第7話 マオウくん、保育園の運動会で魔界記録樹立!? それが魔界の常識です
ここは魔界「ひよこ保育園・地獄分園」。
今日は年に一度の“ひよこたちの地獄大運動会*の開催日!
炎のトラック、空中リレー、次元障害物競走など、地獄らしい種目が並ぶ中、
今年一番の話題は
「赤組団長、さっちゃん姐さんがやるってよ……」
「優勝確定じゃん……」
「てか血が流れなきゃいいけど……」
さっちゃん、赤組団長に選出!!
「おいコラ白組ィィ!勝ちたいなら命張れやァァ!!!」
気合いバリバリで睨みを利かせながら、赤組の子どもたちを一列に並ばせるさっちゃん。
「えっと、運動会って“楽しく”やるんじゃ……」と保育士が言うも、
「勝ってから言いな!!」で一蹴。
そして現れた、“最終兵器”。
「赤組・第六走者……マオウくん!!」
小さな体、銀髪くるくる・赤い目・いつもぴくぴく動く小さな角。
でも次の瞬間、
「位置について ヨーイ……ドン!」
速攻で空を飛んだ。
《超速飛行魔法・ちょい浮きVer.☆》
トラックの上を完全無音で滑走するマオウくん。
一瞬でゴールテープを切った。
「……今の、何秒?」
「えっと……3.3秒……!?魔界記録更新……っ!?」
続く競技:玉入れ
マオウくん、《玉→超小型ブラックホール》《かご→逆時空ホール》の超能力チートで、魔界中の赤い玉を集めまくる。
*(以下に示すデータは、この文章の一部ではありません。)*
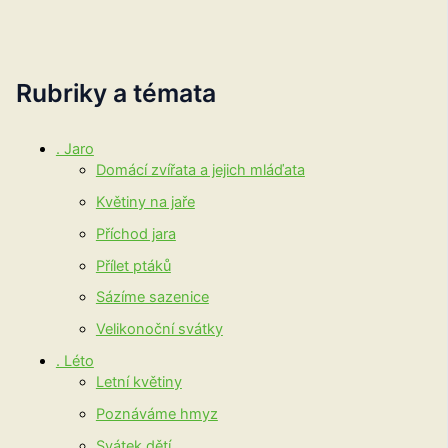
Rubriky a témata
. Jaro
Domácí zvířata a jejich mláďata
Květiny na jaře
Příchod jara
Přílet ptáků
Sázíme sazenice
Velikonoční svátky
. Léto
Letní květiny
Poznáváme hmyz
Svátek dětí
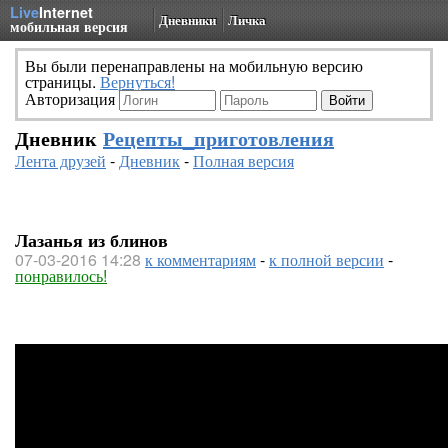
Live
Internet
Дневники
Личка
мобильная версия
Вы были перенаправлены на мобильную версию
страницы.
Вернуться!
Авторизация
Дневник
Рецепты_приготовления
Лента друзей
-
Дневник
-
Полная версия
Лазанья из блинов
07-03-2016 14:28
к комментариям
-
к полной версии
-
понравилось!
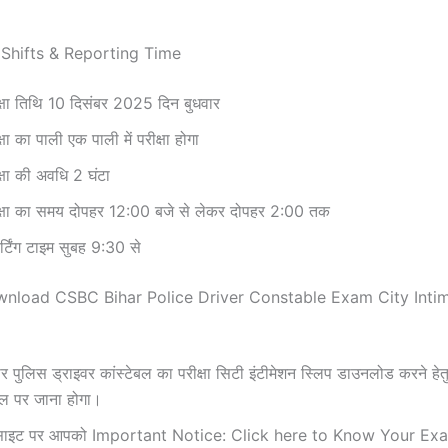
Shifts & Reporting Time
क्षा तिथि 10 दिसंबर 2025 दिन बुधवार
्षा का पाली एक पाली में परीक्षा होगा
क्षा की अवधि 2 घंटा
क्षा का समय दोपहर 12:00 बजे से लेकर दोपहर 2:00 तक
ोर्टिंग टाइम सुबह 9:30 से
load CSBC Bihar Police Driver Constable Exam City Intim
ार पुलिस ड्राइवर कांस्टेबल का परीक्षा सिटी इंटीमेशन स्लिप डाउनलोड करने ह
्टल पर जाना होगा।
बसाइट पर आपको Important Notice: Click here to Know Your Ex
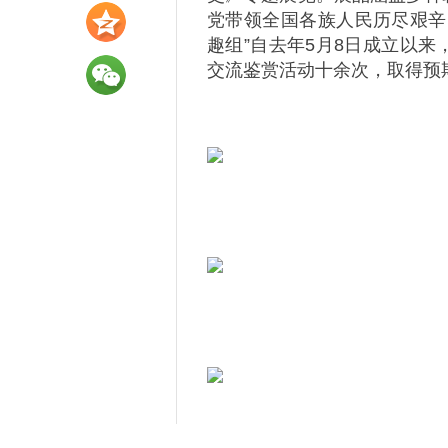
党带领全国各族人民历尽艰辛
趣组”自去年5月8日成立以
交流鉴赏活动十余次，取得预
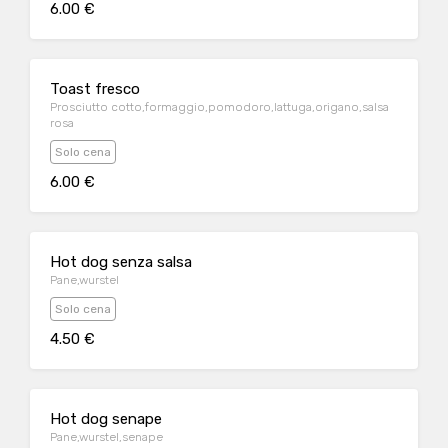
6.00 €
Toast fresco
Prosciutto cotto,formaggio,pomodoro,lattuga,origano,salsa
rosa
Solo cena
6.00 €
Hot dog senza salsa
Pane,wurstel
Solo cena
4.50 €
Hot dog senape
Pane,wurstel,senape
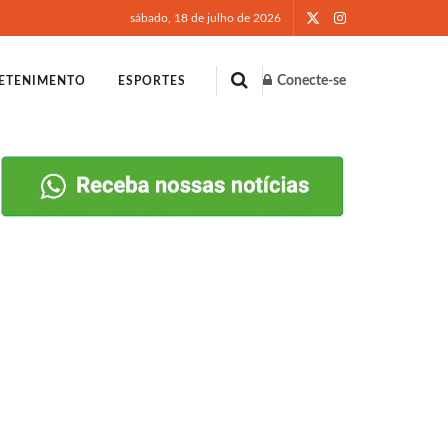
sábado, 18 de julho de 2026
Conecte-se
ETENIMENTO
ESPORTES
若干ちがう赤い玉もあり...
結果:白組:42個
赤組(マオウくん1人):56万個(空間が崩壊しかける)
さっちゃん「いやそれはやりすぎよバブ!!!!」
観客席のベルモットは、ふわふわ毛布にくるまれたまま、寝たまま薄く微笑む。
「……いいのよ……それが魔界の常識……」
さっちゃん「寝てるのにコメントだけ一丁前かよ!!!!」
そして昼休憩。
先生「それでは、お昼寝タイムに入りまーす」
赤白両組の子どもたちがそれぞれの保護者のもとへ戻る中
マオウくんは当然、ベルモットの布団の中へ。
すぅ……と静かに潜り込んで……
「ママ……いっしょに……」
ベルモットは目を閉じたまま、ふんわりと抱きしめて囁く。
「……お昼寝は……ママと一緒に……ねんねしましょ……」
その姿に、保護者席がざわつく。
「……寝たまま完璧な母親してる……」
「寝ながら“理想の育児”を体現してる……」
「むしろあれが“魔王の母”ってやつか……」
さっちゃんはその光景を見ながら、アイスティー片手にぼそり。
「結果的に……なんか勝てないわあれには……」
バクちゃんも隣でうなずいた。
「夢と現実のハイブリッド……最強ママかもな……」
そのころ白組保護者は言っていた。
「来年、あの家族は禁止でよくない?」
その後もマオウくんは記録を塗り替えまくり、
赤組は当然のように圧勝。
閉会式ではさっちゃんが壇上でこう叫んだ。
「今年の優勝はァァァ!! 赤組ィィィ!!!!!!」
ヒューーーーバッン!☆ バッン!☆ バッン! ☆ バッン!☆
その声に合わせて、爆発音とともに打ち上がる魔界の花火
だがその瞬間。
「……うるさいわね、寝れないし、ご近所迷惑!……花火は本日かぎりで中止!……常識ないわね!」
ベルモットの寝言一発で会場が静まり返ったという。